**PASSAGE FOR REVIEW:**
Thomas Joshua Cooper  (born December 19, 1946) is an American photographer. He is considered among the premier contemporary landscape photographers.

Early life and education
Cooper studied art, philosophy and literature and received his bachelor’s degree from Humboldt State University in Arcata, California in 1969. In 1972, he received his master’s of art in photography with honors from the University of New Mexico.

Inspiration 
Cooper was inspired by the works of the photographers of the f/64 group of the 1930s and 1940s, such as Ansel Adams. Cooper stated, "I'll live and die by the late works of Edward Weston, Alfred Stieglitz and Paul Strand, and I think Robert Frank is the most extraordinary living photographic picture-maker."

Career 
Cooper's first solo show took place in 1971. He has had more than 95 solo exhibitions since then. After teaching art and photography in a number of schools in California, Cooper moved to England.

**INFORMATION SUPPLIED:**
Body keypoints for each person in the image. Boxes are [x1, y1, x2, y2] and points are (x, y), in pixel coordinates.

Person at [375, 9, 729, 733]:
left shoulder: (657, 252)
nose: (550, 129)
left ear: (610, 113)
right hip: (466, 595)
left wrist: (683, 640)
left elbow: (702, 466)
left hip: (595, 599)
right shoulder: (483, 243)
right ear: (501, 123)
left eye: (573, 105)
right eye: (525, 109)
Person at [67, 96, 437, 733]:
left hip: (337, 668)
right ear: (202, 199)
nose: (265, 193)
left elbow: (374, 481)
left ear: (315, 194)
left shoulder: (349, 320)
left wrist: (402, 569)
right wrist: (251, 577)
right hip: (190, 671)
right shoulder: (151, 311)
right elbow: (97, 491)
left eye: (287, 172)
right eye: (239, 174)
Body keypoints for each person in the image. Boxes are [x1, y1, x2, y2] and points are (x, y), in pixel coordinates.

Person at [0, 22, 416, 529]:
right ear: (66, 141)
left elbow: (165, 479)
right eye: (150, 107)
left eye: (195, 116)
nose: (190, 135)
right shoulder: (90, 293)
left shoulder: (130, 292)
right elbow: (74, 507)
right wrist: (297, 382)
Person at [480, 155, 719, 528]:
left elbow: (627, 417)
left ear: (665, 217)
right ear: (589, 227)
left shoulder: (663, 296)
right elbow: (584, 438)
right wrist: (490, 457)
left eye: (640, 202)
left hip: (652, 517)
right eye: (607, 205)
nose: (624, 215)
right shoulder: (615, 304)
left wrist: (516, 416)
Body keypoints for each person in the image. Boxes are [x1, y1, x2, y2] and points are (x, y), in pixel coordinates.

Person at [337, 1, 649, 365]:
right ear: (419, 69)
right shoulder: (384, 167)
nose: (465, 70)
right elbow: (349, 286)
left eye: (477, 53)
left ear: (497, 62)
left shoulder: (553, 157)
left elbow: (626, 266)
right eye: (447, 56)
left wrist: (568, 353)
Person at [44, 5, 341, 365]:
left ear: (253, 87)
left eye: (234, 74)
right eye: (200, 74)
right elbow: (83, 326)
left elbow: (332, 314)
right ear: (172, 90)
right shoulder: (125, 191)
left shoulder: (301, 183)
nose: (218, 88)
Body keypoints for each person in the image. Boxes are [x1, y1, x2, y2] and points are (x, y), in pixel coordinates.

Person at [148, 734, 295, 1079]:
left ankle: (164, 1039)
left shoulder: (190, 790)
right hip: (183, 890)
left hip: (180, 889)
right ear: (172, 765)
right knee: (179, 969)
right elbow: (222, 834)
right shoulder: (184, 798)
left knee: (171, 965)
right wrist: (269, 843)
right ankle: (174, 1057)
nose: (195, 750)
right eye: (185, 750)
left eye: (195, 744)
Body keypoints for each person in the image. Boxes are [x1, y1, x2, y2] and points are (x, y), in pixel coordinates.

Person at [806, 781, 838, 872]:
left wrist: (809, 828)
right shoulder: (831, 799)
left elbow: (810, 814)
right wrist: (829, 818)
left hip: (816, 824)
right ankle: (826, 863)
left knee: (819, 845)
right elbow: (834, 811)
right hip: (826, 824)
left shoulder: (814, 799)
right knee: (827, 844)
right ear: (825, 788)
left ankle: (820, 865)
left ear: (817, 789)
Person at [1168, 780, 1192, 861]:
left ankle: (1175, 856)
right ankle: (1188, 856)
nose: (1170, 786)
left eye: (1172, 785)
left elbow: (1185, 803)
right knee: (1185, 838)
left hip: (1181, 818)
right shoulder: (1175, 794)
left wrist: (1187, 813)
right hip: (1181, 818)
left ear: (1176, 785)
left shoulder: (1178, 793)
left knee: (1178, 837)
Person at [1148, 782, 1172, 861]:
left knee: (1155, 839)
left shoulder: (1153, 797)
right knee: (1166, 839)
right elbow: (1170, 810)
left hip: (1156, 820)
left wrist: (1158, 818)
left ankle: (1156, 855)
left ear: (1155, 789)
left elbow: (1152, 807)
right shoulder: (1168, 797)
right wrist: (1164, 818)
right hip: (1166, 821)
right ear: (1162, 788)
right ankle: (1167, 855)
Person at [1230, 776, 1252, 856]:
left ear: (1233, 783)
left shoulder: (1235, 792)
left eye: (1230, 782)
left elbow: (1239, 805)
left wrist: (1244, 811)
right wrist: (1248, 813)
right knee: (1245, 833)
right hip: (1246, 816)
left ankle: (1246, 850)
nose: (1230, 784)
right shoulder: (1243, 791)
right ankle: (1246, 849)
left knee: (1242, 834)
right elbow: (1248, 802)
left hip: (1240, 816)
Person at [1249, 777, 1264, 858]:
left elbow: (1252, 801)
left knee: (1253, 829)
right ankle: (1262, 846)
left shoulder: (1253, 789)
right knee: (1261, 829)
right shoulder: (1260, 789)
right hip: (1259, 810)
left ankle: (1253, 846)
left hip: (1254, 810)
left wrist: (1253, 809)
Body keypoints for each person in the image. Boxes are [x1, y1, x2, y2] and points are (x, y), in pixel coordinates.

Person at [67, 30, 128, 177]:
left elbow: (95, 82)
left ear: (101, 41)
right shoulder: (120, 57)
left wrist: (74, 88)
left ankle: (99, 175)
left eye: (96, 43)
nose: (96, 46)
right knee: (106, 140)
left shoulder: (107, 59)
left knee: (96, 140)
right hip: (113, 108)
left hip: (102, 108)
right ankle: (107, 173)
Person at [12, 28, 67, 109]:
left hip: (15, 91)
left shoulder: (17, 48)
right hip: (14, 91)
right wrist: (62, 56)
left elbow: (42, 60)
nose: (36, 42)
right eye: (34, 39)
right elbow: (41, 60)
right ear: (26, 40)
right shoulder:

**WHAT TO WORK ON:**
A. Decide whether each statement agrees with the passage on Thomas Joshua Cooper, answering yes or no and quoting the words that settle it: (i) Cooper earned his bachelor's degree from the University of New Mexico; (ii) Cooper's first solo show took place in 1971; (iii) Cooper moved to England before teaching in California.
B. Please answer these questions from the passage on Thomas Joshua Cooper:
(i) In what year did Cooper receive his master's degree?
(ii) Which group of photographers inspired him?
(iii) How many solo exhibitions has he had since his first show?
C. Summarize the passage on Thomas Joshua Cooper in two sentences.

**ANSWERS GIVEN:**
A.
(i) No: "received his bachelor’s degree from Humboldt State University in Arcata, California in 1969"
(ii) Yes: "Cooper's first solo show took place in 1971."
(iii) No: "After teaching art and photography in a number of schools in California, Cooper moved to England."

B.
(i) 1972
(ii) The f/64 group of the 1930s and 1940s
(iii) More than 95

C. Thomas Joshua Cooper, born December 19, 1946, is an American photographer considered among the premier contemporary landscape photographers; he studied at Humboldt State University and the University of New Mexico and was inspired by the f/64 group. Since his first solo show in 1971 he has had more than 95 solo exhibitions, and after teaching art and photography in California he moved to England.